> [Reading passage]:
==========
Heart nebula – Pixinsight processing

The next DSO that I worked on with Pixinsight was the Heart nebula. Previously I had only imaged this in H-alpha and O-III, but there was one session when I also managed to get some S-II subs as well. Hence it made sense to reprocess this with Pixinsight to see if I could extract even more out of the data.

As with my narrowband images, I captured these with the ZWO ASI178MM-cooled with gain setting of 200, 3 minute exposures with the Astronomik 12nm H-alpha (22 subs), O-III (20 subs) and S-II (26 subs) filters. With the Samyang 135mm F2.0 wide open, this grabs enough light with an image scale that fills up most of the sensor.

First is the Heart nebula previously processed with StarTools using just H-alpha and O-III subs from previously.

Heart nebula
Heart nebula

Now the images processed with Pixinsight, albeit with S-II subs included. I also used DrizzleIntegration to quadruple the number of pixels as these images are significantly undersampled. These images were processed in this order: Hubble palette, H-alpha/O-III/S-II, modified Hubble palette. Hence with each image processed I have learnt from it and refined the process further, as it is a learning process after all.
==========
> [Records shown]:

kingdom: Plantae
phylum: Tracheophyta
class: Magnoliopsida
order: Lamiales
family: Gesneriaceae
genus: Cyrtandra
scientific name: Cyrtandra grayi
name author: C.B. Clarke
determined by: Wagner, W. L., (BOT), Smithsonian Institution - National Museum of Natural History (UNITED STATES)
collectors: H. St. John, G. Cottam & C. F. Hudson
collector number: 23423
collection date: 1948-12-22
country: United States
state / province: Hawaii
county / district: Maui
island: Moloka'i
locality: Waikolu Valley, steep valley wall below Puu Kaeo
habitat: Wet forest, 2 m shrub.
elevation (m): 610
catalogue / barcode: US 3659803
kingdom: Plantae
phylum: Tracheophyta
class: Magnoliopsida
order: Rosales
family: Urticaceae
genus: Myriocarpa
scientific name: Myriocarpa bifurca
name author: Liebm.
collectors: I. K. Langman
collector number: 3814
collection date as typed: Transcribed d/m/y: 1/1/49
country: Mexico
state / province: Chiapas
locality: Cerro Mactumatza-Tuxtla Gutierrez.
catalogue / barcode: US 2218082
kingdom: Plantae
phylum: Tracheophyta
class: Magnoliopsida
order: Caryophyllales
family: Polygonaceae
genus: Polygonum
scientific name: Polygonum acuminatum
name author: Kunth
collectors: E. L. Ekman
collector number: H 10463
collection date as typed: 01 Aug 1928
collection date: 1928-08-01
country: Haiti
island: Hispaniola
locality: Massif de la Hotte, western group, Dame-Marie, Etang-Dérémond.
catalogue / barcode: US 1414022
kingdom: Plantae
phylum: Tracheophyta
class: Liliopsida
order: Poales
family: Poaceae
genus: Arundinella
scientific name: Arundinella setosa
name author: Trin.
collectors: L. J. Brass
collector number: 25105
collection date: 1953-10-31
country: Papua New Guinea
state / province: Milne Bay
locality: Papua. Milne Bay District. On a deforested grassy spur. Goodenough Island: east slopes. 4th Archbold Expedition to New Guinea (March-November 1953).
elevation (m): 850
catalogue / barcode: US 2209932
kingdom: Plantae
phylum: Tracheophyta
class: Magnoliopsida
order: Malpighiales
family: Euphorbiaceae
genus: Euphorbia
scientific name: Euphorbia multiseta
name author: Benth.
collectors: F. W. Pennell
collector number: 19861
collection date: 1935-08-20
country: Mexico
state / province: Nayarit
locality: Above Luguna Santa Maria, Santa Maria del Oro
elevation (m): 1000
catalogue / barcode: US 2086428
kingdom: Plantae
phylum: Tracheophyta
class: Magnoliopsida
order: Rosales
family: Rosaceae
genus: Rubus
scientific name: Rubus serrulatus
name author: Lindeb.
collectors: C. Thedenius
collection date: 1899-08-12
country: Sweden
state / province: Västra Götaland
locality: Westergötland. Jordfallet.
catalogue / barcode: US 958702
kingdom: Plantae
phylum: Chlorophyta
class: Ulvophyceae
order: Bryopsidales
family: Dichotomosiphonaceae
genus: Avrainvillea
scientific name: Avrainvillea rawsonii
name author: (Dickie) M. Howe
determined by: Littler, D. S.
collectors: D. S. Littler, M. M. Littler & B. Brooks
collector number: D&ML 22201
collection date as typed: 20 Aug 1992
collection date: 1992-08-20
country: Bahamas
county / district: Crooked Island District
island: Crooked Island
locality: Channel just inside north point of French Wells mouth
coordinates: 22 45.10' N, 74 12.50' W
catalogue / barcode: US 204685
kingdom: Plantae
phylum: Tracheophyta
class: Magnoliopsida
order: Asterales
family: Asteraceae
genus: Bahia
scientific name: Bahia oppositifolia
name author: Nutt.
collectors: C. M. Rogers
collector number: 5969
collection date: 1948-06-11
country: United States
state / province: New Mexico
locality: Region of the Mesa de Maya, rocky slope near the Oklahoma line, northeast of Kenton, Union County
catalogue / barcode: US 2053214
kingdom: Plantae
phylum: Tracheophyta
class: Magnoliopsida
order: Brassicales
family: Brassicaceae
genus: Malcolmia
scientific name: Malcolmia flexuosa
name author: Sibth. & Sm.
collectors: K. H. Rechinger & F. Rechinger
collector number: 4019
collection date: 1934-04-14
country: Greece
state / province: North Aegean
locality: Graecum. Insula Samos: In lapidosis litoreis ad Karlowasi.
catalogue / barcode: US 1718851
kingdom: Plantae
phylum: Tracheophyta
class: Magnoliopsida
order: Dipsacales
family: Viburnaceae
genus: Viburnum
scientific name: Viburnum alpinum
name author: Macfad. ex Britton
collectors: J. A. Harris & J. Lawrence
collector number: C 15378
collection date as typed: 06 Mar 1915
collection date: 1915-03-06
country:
==========
> [Problem description]:
Change "Pixinsight" to "PixInsight" throughout the stretch of the Heart nebula write-up from "Heart nebula –" through "of the data.", and give that stretch again.

> [Answer to the exercise]:
Heart nebula – PixInsight processing

The next DSO that I worked on with PixInsight was the Heart nebula. Previously I had only imaged this in H-alpha and O-III, but there was one session when I also managed to get some S-II subs as well. Hence it made sense to reprocess this with PixInsight to see if I could extract even more out of the data.